• **Passage shown**
****

There are many webpages about the Set, how it is produced, and the mathematics behind it.
Simply do a search on 'Mandelbrot Set' or 'Fractals' in your favorite search engine,
and you will find enough material to keep you busy for a long time.
There are lots of programs on the web you can use to generate fractals including the Mandelbrot Set on your own computer. This is a fascinating thing to do, and you can make beautiful pictures without knowing anything about the math. Again, the web contains many programs, many of which are free, which allow creation of these wonders. A good free program to get is named Chaos Pro. The Mandelbrot Set is a beautiful metaphor for the human mind because it contains infinity in a finite area and proves mathematically that this is possible! The boundary of the Set is literally infinitely long, and yet we can see the whole set on a finite plane on our computer screen. The Set is the area shown in the color black in the picture shown here. The colors around the black area of the set are produced by the arbitrary assignation of different colors to the areas outside of the set depending on the mathematical characteristics of the point under consideration. In this view, we cannot see the finer detail that would appear if we magnified a section near the boundary. Again, the colors are arbitrary and simply allow us to see the representation of the Set on the screen. If you were to start zooming in on the boundary of the Set, you would magnify the portion you chose to look into. The four pictures below should help to convey this. The best way to appreciate zooming in on the Set and to explore the infinite length of its boundary is to observe successively higher power zooms on your own computer using a fractal program. |
These four pictures are four frames from a full length movie of a zoom into the
Mandelbrot Set which was arbitrarily stopped at the last frame shown below.

****

• **Available data**
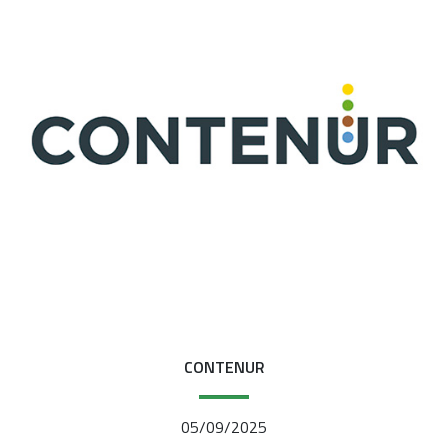
CONTENUR
05/09/2025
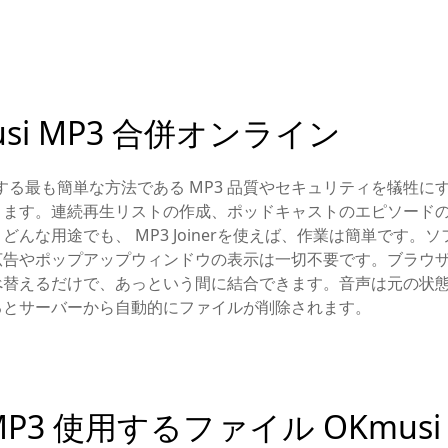
si MP3 合併オンライン
は統合する最も簡単な方法である MP3 品質やセキュリティを犠牲
きます。連続再生リストの作成、ポッドキャストのエピソード
んな用途でも、 MP3 Joinerを使えば、作業は簡単です。
広告やポップアップウィンドウの表示は一切不要です。ブラウ
べ替えるだけで、あっという間に結合できます。音声は元の状
るとサーバーから自動的にファイルが削除されます。
P3 使用するファイル OKmusi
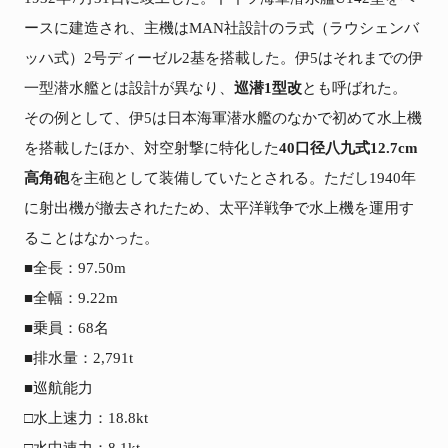
ースに建造され、主機はMAN社設計のラ式（ラウシェンバ
ッハ式）2号ディーゼル2基を搭載した。伊5はそれまでの伊
一型潜水艦とは設計が異なり、
巡潜1型改
とも呼ばれた。

その例として、伊5は日本海軍潜水艦のなかで初めて水上機
を搭載したほか、対空射撃に特化した
40口径八九式12.7cm
高角砲
を主砲として装備していたとされる。ただし1940年
に射出機が撤去されたため、太平洋戦争で水上機を運用す
ることはなかった。

■全長：97.50m

■全幅：9.22m

■乗員：68名

■排水量：2,791t

■巡航能力

□水上速力：18.8kt
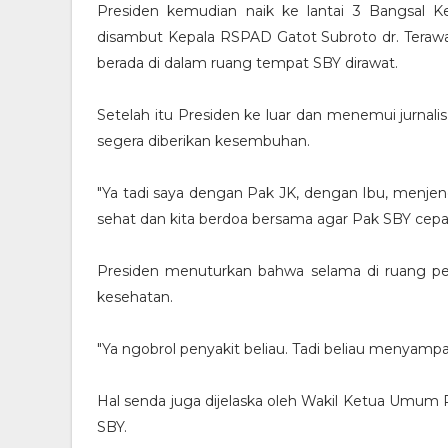
Presiden kemudian naik ke lantai 3 Bangsal Kep
disambut Kepala RSPAD Gatot Subroto dr. Terawan
berada di dalam ruang tempat SBY dirawat.
Setelah itu Presiden ke luar dan menemui jurnal
segera diberikan kesembuhan.
"Ya tadi saya dengan Pak JK, dengan Ibu, menjeng
sehat dan kita berdoa bersama agar Pak SBY cepa
Presiden menuturkan bahwa selama di ruang pe
kesehatan.
"Ya ngobrol penyakit beliau. Tadi beliau menyampa
Hal senda juga dijelaska oleh Wakil Ketua Umum 
SBY.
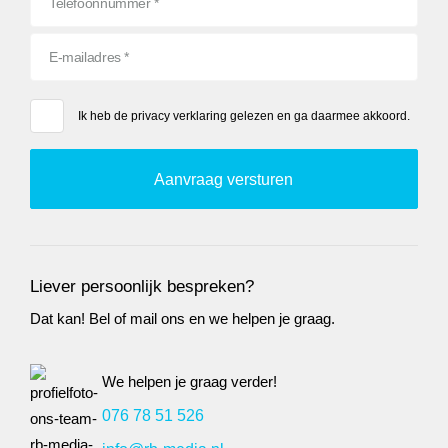
Ik heb de
privacy verklaring
gelezen en ga daarmee akkoord.
Liever persoonlijk bespreken?
Dat kan! Bel of mail ons en we helpen je graag.
We helpen je graag verder!
076 78 51 526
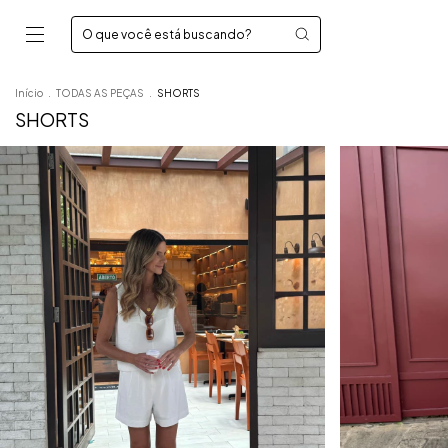
Início
.
TODAS AS PEÇAS
.
SHORTS
SHORTS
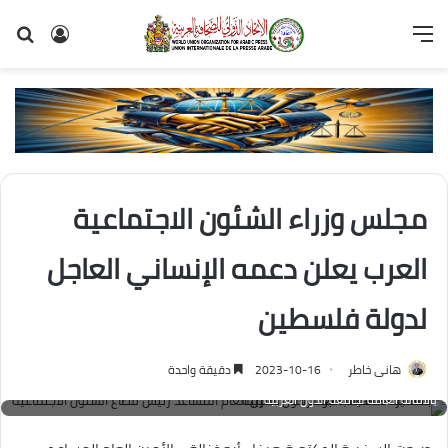
القائمة
تسجيل
بح
الدخول
عن
مجلس وزراء الشئون الاجتماعية
العرب يعلن دعمه الإنساني العاجل
لدولة فلسطين
هانى خاطر
2023-10-16
دقيقة واحدة
السفيرة "د.هيفاء أبو غزالة" الأمين العام المساعد رئيس قطاع الشئون الاجتماعية
بالأمانة العامة لجامعة الدول العربية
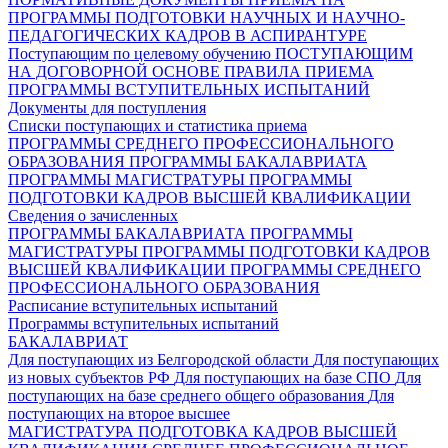
ПРОГРАММЫ ПОДГОТОВКИ НАУЧНЫХ И НАУЧНО-
ПЕДАГОГИЧЕСКИХ КАДРОВ В АСПИРАНТУРЕ
Поступающим по целевому обучению
ПОСТУПАЮЩИМ
НА ДОГОВОРНОЙ ОСНОВЕ
ПРАВИЛА ПРИЕМА
ПРОГРАММЫ ВСТУПИТЕЛЬНЫХ ИСПЫТАНИЙ
Документы для поступления
Списки поступающих и статистика приема
ПРОГРАММЫ СРЕДНЕГО ПРОФЕССИОНАЛЬНОГО
ОБРАЗОВАНИЯ
ПРОГРАММЫ БАКАЛАВРИАТА
ПРОГРАММЫ МАГИСТРАТУРЫ
ПРОГРАММЫ
ПОДГОТОВКИ КАДРОВ ВЫСШЕЙ КВАЛИФИКАЦИИ
Сведения о зачисленных
ПРОГРАММЫ БАКАЛАВРИАТА
ПРОГРАММЫ
МАГИСТРАТУРЫ
ПРОГРАММЫ ПОДГОТОВКИ КАДРОВ
ВЫСШЕЙ КВАЛИФИКАЦИИ
ПРОГРАММЫ СРЕДНЕГО
ПРОФЕССИОНАЛЬНОГО ОБРАЗОВАНИЯ
Расписание вступительных испытаний
Программы вступительных испытаний
БАКАЛАВРИАТ
Для поступающих из Белгородской области
Для поступающих
из новых субъектов РФ
Для поступающих на базе СПО
Для
поступающих на базе среднего общего образования
Для
поступающих на второе высшее
МАГИСТРАТУРА
ПОДГОТОВКА КАДРОВ ВЫСШЕЙ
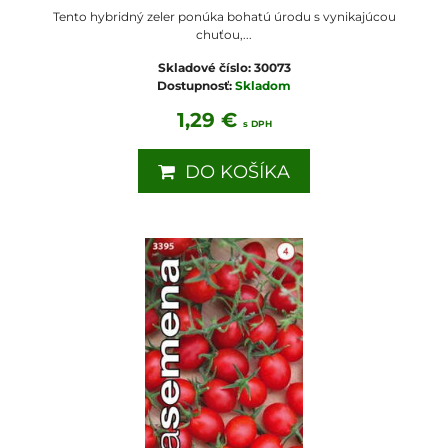
Tento hybridný zeler ponúka bohatú úrodu s vynikajúcou
chuťou,...
Skladové číslo:
30073
Dostupnosť:
Skladom
1,29 €
s DPH
DO KOŠÍKA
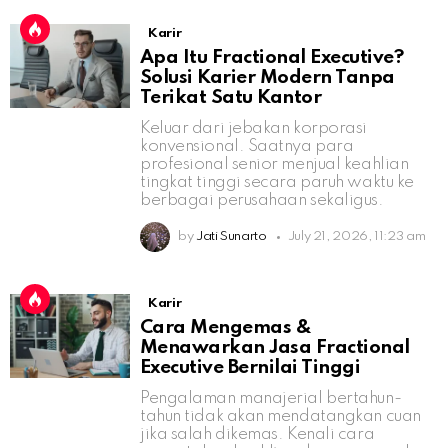
Karir
Apa Itu Fractional Executive?
Solusi Karier Modern Tanpa
Terikat Satu Kantor
Keluar dari jebakan korporasi
konvensional. Saatnya para
profesional senior menjual keahlian
tingkat tinggi secara paruh waktu ke
berbagai perusahaan sekaligus.
by
Jati Sunarto
July 21, 2026, 11:23 am
Karir
Cara Mengemas &
Menawarkan Jasa Fractional
Executive Bernilai Tinggi
Pengalaman manajerial bertahun-
tahun tidak akan mendatangkan cuan
jika salah dikemas. Kenali cara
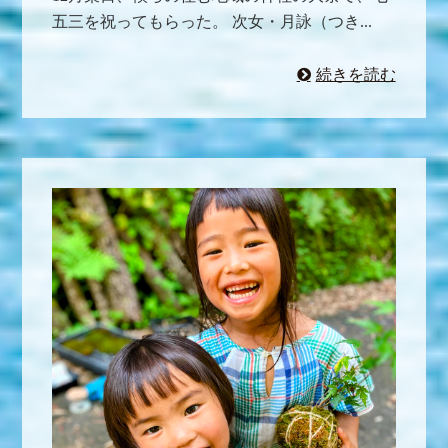
五三を祝ってもらった。 次女・月詠（つき...
続きを読む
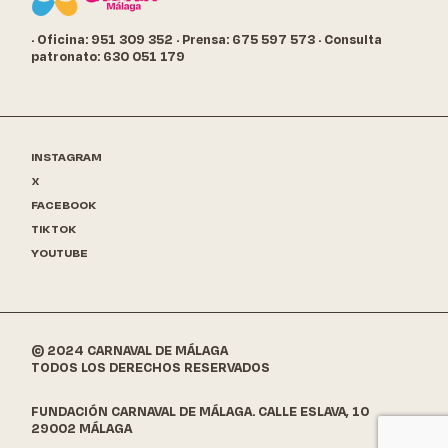
· Oficina: 951 309 352
· Prensa: 675 597 573
· Consulta
patronato: 630 051 179
INSTAGRAM
X
FACEBOOK
TIKTOK
YOUTUBE
© 2024 CARNAVAL DE MÁLAGA
TODOS LOS DERECHOS RESERVADOS
FUNDACIÓN CARNAVAL DE MÁLAGA. CALLE ESLAVA, 10
29002 MÁLAGA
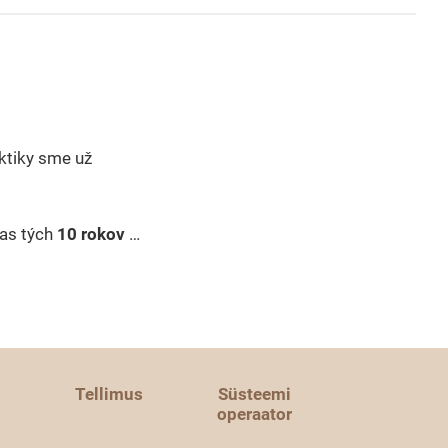
ktiky sme už
čas tých
10 rokov
…
Tellimus
Süsteemi
operaator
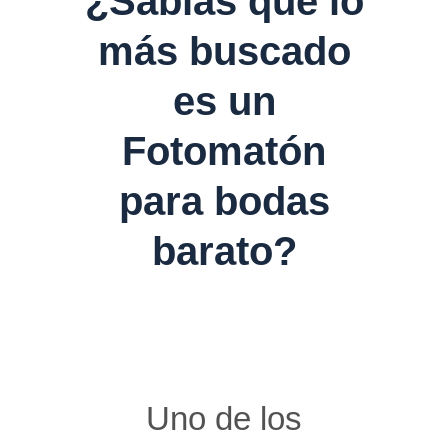
¿Sabías que lo
más buscado
es un
Fotomatón
para bodas
barato?
Uno de los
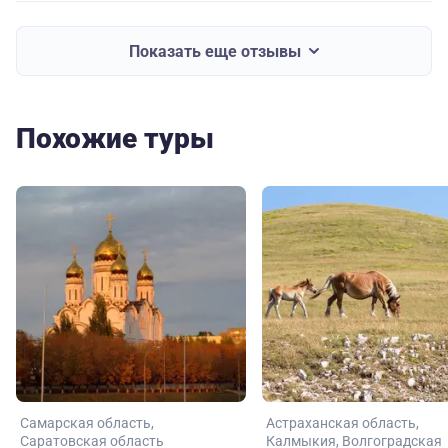
Показать еще отзывы
Похожие туры
Самарская область
Астраханская область
Саратовская область
Калмыкия
Волгоградская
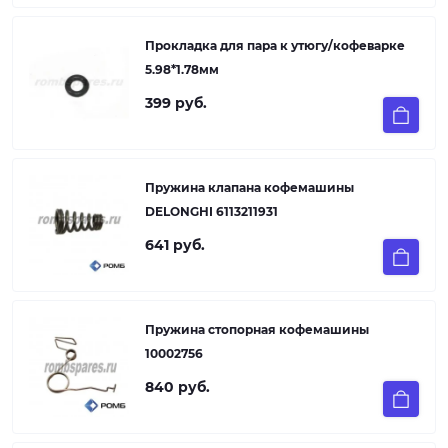
Прокладка для пара к утюгу/кофеварке
5.98*1.78мм
399 руб.
Пружина клапана кофемашины
DELONGHI 6113211931
641 руб.
Пружина стопорная кофемашины
10002756
840 руб.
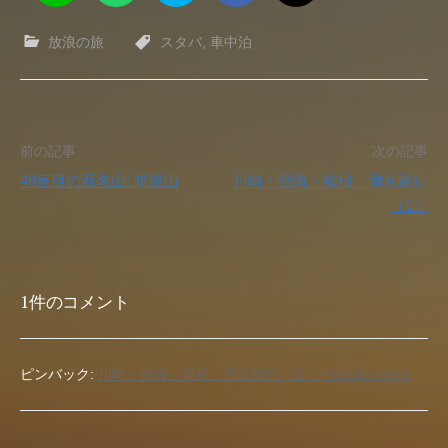
放浪の旅
スタバ
,
車中泊
投
前の記事
次の記事
48座目の百名山: 筑波山
川崎・熱海・箱根 弾丸旅行
稿
（1）
ナ
ビ
1件のコメント
ゲ
ー
ピンバック:
川崎・熱海・箱根 弾丸旅行（1） | Yusaku Days
シ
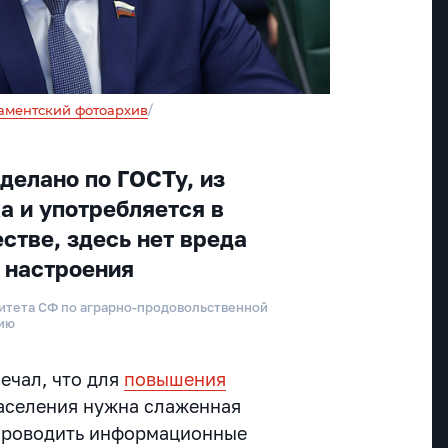
аментский фотоархив
/
делано по ГОСТу, из
а и употребляется в
стве, здесь нет вреда
я настроения
итета СФ по аграрно-продовольственной
нию
ечал, что для
повышения
аселения нужна слаженная
 проводить информационные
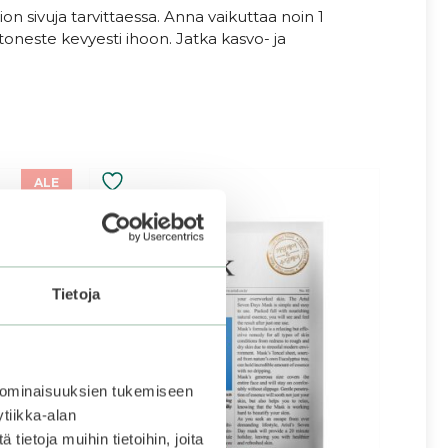
n sivuja tarvittaessa. Anna vaikuttaa noin 1
itoneste kevyesti ihoon. Jatka kasvo- ja
ALE
Tietoja
 ominaisuuksien tukemiseen
tiikka-alan
ietoja muihin tietoihin, joita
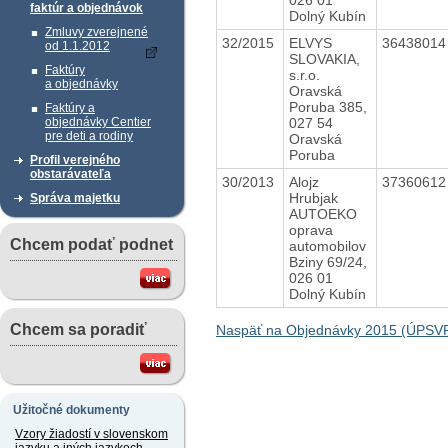
faktúr a objednávok
Dolný Kubín
Zmluvy zverejnené
32/2015
ELVYS
3643801
od 1.1.2012
SLOVAKIA,
Faktúry
s.r.o.
a objednávky
Oravská
Poruba 385,
Faktúry a
027 54
objednávky Centier
pre deti a rodiny
Oravská
Poruba
Profil verejného
obstarávateľa
30/2013
Alojz
3736061
Hrubjak
Správa majetku
AUTOEKO
oprava
Chcem podať podnet
automobilov
Bziny 69/24,
026 01
Dolný Kubín
Chcem sa poradiť
Naspäť na Objednávky 2015 (ÚPSVR
Užitočné dokumenty
Vzory žiadostí v slovenskom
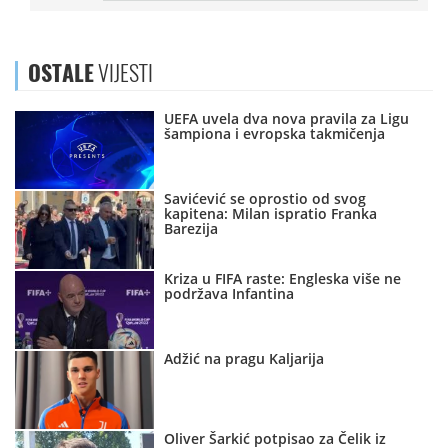
OSTALE
VIJESTI
UEFA uvela dva nova pravila za Ligu
šampiona i evropska takmičenja
Savićević se oprostio od svog
kapitena: Milan ispratio Franka
Barezija
Kriza u FIFA raste: Engleska više ne
podržava Infantina
Adžić na pragu Kaljarija
Oliver Šarkić potpisao za Čelik iz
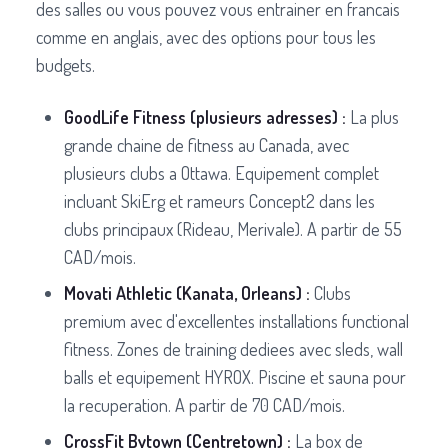
des salles ou vous pouvez vous entrainer en francais
comme en anglais, avec des options pour tous les
budgets.
GoodLife Fitness (plusieurs adresses) :
La plus
grande chaine de fitness au Canada, avec
plusieurs clubs a Ottawa. Equipement complet
incluant SkiErg et rameurs Concept2 dans les
clubs principaux (Rideau, Merivale). A partir de 55
CAD/mois.
Movati Athletic (Kanata, Orleans) :
Clubs
premium avec d'excellentes installations functional
fitness. Zones de training dediees avec sleds, wall
balls et equipement HYROX. Piscine et sauna pour
la recuperation. A partir de 70 CAD/mois.
CrossFit Bytown (Centretown) :
La box de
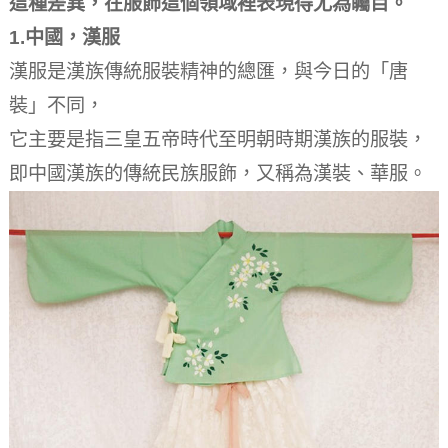
這種差異，在服飾這個領域裡表現得尤為矚目。
1.中國，漢服
漢服是漢族傳統服裝精神的總匯，與今日的「唐
裝」不同，
它主要是指三皇五帝時代至明朝時期漢族的服裝，
即中國漢族的傳統民族服飾，又稱為漢裝、華服。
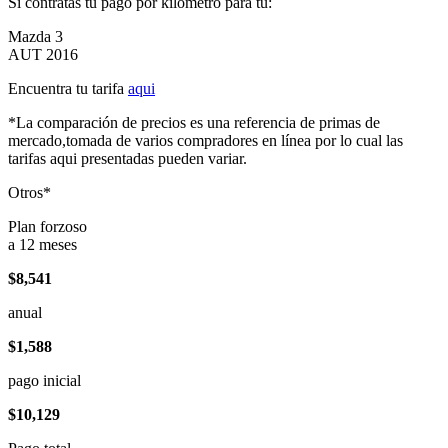
Si contratas tu pago por kilómetro para tu:
Mazda 3
AUT 2016
Encuentra tu tarifa
aqui
*La comparación de precios es una referencia de primas de
mercado,tomada de varios compradores en línea por lo cual las
tarifas aqui presentadas pueden variar.
Otros*
Plan forzoso
a 12 meses
$8,541
anual
$1,588
pago inicial
$10,129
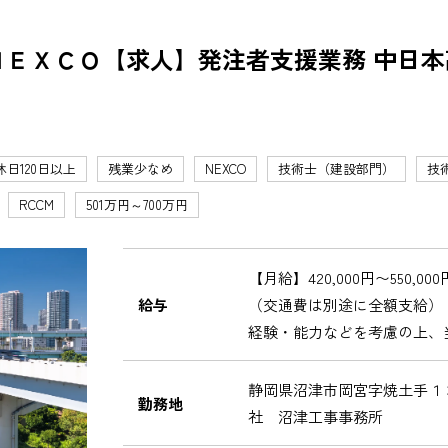
ＮＥＸＣＯ【求人】発注者支援業務 中日
休日120日以上
残業少なめ
NEXCO
技術士（建設部門）
技
RCCM
501万円～700万円
【月給】420,000円〜550,000
給与
（交通費は別途に全額支給）
経験・能力などを考慮の上、
静岡県沼津市岡宮字焼土手１
勤務地
社 沼津工事事務所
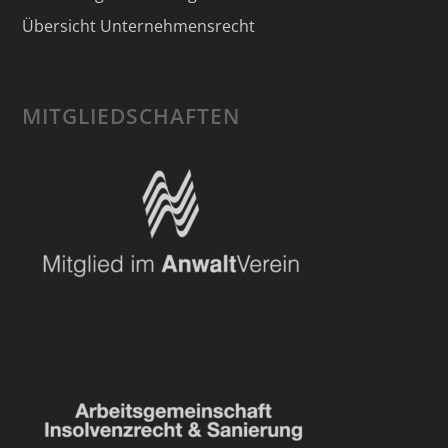
Übersicht Unternehmensrecht
MITGLIEDSCHAFTEN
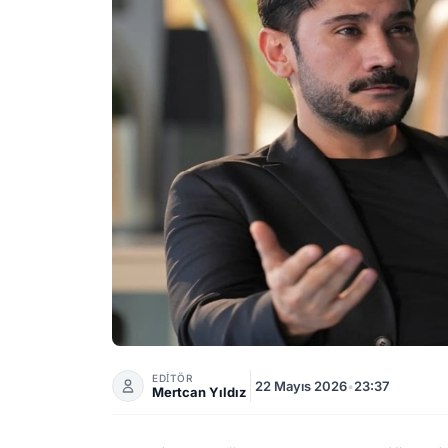
Uğur Güneş'in Yeni Dizisi! Seni Yazdım Kalb
EDİTÖR
22 Mayıs 2026
•
23:37
Mertcan Yıldız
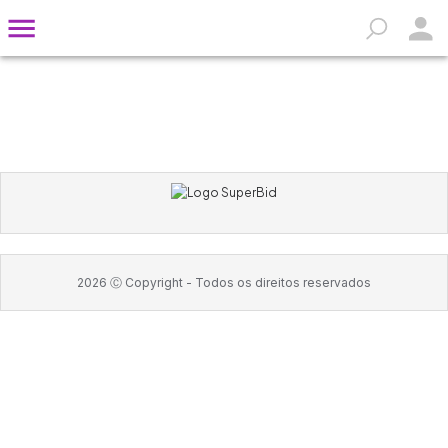
2026
Ⓒ Copyright -
Todos os direitos reservados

****

• **Task objective**
Reproduce the entire Mandelbrot Set passage word for word. Work only from the Mandelbrot Set passage; leave the records out of it.

• **Output**
There are many webpages about the Set, how it is produced, and the mathematics behind it.
Simply do a search on 'Mandelbrot Set' or 'Fractals' in your favorite search engine,
and you will find enough material to keep you busy for a long time.
There are lots of programs on the web you can use to generate fractals including the Mandelbrot Set on your own computer. This is a fascinating thing to do, and you can make beautiful pictures without knowing anything about the math. Again, the web contains many programs, many of which are free, which allow creation of these wonders. A good free program to get is named Chaos Pro. The Mandelbrot Set is a beautiful metaphor for the human mind because it contains infinity in a finite area and proves mathematically that this is possible! The boundary of the Set is literally infinitely long, and yet we can see the whole set on a finite plane on our computer screen. The Set is the area shown in the color black in the picture shown here. The colors around the black area of the set are produced by the arbitrary assignation of different colors to the areas outside of the set depending on the mathematical characteristics of the point under consideration. In this view, we cannot see the finer detail that would appear if we magnified a section near the boundary. Again, the colors are arbitrary and simply allow us to see the representation of the Set on the screen. If you were to start zooming in on the boundary of the Set, you would magnify the portion you chose to look into. The four pictures below should help to convey this. The best way to appreciate zooming in on the Set and to explore the infinite length of its boundary is to observe successively higher power zooms on your own computer using a fractal program. |
These four pictures are four frames from a full length movie of a zoom into the
Mandelbrot Set which was arbitrarily stopped at the last frame shown below.